Domestic rents `still falling`

The average rent in the domestic market fell by 0.4% to £635 in April, amounting to a 6% drop compared with last year.

The letting agent Your Move says that while tenants still have the upper hand, their position is not as good as it was six months ago at the bottom of the housing slump.

Overall, those who signed leases during April saved an average of £1,050 a year compared with July last year, when rents peaked at £723.

Average rents rose 11% in the North East and East as summer seasonal work meant more tenants, while they fell by 7.9% in the North West to just £467, the lowest in England.

Meanwhile, landlords forced to rent out properties because they couldn`t sell them are now putting them back on the market.

Says Your Move boss David Newnes: "Stock levels are still relatively high in many areas of the country, giving tenants more choice and compelling landlords to compete on price.

"But sales are picking up as reluctant landlords who were forced to let their properties in the short term are now beginning to put properties back on the market, so supply is very gradually dwindling."

House prices surged ahead by 2.6% during May in a further sign that conditions in the property market are improving.

The increase was the biggest jump in prices since October 2002 and left the average UK property costing £158,565, according to Halifax.

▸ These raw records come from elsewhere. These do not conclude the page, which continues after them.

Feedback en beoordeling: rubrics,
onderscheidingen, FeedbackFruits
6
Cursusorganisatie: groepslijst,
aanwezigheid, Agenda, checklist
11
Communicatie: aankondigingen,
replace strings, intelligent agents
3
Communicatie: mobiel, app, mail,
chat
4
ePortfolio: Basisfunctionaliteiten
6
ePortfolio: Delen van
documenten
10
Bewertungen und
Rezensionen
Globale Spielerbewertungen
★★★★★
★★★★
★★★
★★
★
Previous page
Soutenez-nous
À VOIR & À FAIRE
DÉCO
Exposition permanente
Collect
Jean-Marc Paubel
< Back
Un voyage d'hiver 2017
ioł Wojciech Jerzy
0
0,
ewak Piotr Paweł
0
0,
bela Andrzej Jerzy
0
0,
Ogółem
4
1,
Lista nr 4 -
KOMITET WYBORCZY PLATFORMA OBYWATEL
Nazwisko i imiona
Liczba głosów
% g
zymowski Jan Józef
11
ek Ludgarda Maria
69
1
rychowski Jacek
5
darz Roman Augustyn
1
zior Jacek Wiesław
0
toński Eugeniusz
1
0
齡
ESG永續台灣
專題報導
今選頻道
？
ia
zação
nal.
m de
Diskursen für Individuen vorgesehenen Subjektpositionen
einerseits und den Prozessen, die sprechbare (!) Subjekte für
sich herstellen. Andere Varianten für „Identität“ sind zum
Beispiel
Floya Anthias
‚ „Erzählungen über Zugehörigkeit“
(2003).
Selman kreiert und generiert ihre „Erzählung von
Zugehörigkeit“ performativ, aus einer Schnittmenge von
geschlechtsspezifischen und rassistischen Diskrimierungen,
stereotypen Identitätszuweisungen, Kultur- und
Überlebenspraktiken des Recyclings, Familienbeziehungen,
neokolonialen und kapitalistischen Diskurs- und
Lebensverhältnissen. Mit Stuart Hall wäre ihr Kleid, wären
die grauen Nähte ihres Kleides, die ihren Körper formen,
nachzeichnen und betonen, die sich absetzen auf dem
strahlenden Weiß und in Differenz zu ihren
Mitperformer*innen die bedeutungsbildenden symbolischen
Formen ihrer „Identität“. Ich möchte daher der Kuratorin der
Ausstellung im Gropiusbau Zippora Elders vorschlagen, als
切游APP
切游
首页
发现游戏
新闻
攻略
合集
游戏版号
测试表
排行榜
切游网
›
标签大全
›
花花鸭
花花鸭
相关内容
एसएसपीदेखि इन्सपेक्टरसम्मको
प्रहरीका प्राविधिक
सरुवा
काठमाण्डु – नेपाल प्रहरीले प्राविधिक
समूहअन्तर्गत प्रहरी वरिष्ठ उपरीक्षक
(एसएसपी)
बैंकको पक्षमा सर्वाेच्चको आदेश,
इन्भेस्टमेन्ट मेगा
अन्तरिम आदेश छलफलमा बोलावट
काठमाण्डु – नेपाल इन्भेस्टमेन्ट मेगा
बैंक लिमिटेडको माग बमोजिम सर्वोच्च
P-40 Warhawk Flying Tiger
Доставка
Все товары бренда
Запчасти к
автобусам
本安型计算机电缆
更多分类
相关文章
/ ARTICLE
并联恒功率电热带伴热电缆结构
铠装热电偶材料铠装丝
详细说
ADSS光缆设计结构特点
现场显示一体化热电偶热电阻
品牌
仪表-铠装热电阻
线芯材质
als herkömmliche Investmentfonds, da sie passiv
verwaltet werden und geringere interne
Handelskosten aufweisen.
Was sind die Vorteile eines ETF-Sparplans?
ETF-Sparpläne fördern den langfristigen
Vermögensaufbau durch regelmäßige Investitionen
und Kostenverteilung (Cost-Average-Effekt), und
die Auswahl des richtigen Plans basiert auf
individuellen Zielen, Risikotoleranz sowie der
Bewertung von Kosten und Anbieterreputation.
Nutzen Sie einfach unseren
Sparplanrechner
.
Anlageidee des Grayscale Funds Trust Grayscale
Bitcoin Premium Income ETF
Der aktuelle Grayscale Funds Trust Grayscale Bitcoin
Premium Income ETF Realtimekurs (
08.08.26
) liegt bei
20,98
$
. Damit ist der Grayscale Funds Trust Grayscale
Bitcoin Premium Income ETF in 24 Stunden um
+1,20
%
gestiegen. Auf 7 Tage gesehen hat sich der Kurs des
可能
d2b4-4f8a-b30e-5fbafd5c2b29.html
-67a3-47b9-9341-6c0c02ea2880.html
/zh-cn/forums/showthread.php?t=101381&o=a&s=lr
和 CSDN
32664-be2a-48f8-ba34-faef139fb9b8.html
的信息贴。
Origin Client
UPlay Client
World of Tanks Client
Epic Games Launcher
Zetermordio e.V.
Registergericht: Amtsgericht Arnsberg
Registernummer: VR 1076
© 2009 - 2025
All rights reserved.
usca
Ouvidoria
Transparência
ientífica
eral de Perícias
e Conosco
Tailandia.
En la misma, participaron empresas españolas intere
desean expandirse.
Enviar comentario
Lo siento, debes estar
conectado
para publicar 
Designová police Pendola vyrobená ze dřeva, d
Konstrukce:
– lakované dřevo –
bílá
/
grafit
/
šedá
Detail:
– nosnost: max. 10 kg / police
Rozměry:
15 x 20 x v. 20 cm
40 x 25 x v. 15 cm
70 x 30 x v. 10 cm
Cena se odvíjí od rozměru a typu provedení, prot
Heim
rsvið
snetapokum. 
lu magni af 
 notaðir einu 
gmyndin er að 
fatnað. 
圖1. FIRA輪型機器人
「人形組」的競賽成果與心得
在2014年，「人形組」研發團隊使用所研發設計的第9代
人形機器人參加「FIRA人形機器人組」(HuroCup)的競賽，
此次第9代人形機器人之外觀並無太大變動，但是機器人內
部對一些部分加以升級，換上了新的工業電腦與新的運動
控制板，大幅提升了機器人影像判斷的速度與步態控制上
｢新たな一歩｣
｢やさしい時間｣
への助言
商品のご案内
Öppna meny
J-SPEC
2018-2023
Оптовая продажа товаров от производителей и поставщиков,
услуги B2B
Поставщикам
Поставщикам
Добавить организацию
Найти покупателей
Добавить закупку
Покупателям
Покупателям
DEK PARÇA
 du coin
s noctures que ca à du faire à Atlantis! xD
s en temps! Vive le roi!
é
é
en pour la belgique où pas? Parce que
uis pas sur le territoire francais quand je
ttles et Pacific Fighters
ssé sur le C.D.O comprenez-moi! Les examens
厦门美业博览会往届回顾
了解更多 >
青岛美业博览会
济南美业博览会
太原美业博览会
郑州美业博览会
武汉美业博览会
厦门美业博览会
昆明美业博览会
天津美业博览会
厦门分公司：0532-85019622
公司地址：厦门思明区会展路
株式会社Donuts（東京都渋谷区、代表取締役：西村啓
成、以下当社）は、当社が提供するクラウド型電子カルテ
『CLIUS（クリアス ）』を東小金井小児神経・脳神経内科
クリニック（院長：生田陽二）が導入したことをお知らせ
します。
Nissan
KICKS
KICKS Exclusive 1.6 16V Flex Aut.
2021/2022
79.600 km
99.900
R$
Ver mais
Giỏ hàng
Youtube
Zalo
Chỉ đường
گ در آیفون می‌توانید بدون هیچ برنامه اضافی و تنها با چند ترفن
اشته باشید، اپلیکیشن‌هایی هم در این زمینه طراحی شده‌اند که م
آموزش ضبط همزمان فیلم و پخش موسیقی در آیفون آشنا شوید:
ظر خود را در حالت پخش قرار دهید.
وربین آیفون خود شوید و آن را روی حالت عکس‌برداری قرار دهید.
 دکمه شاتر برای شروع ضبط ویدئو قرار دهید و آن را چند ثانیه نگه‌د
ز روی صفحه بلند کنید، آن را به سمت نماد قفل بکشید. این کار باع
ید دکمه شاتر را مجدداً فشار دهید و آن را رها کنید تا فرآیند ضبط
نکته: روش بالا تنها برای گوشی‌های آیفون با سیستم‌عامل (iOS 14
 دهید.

The lift also helped reduce the annual rate at which house prices are falling, from a record 17.7% in April to 16.3% - based on the average house price during the past three months compared with the same period a year earlier.

But Halifax cautioned against reading too much into the increase, warning that even during a pronounced downturn house prices did not always move in the same direction month after month.

However, it added that there were some "tentative indications" that activity was stabilising, albeit at a low level.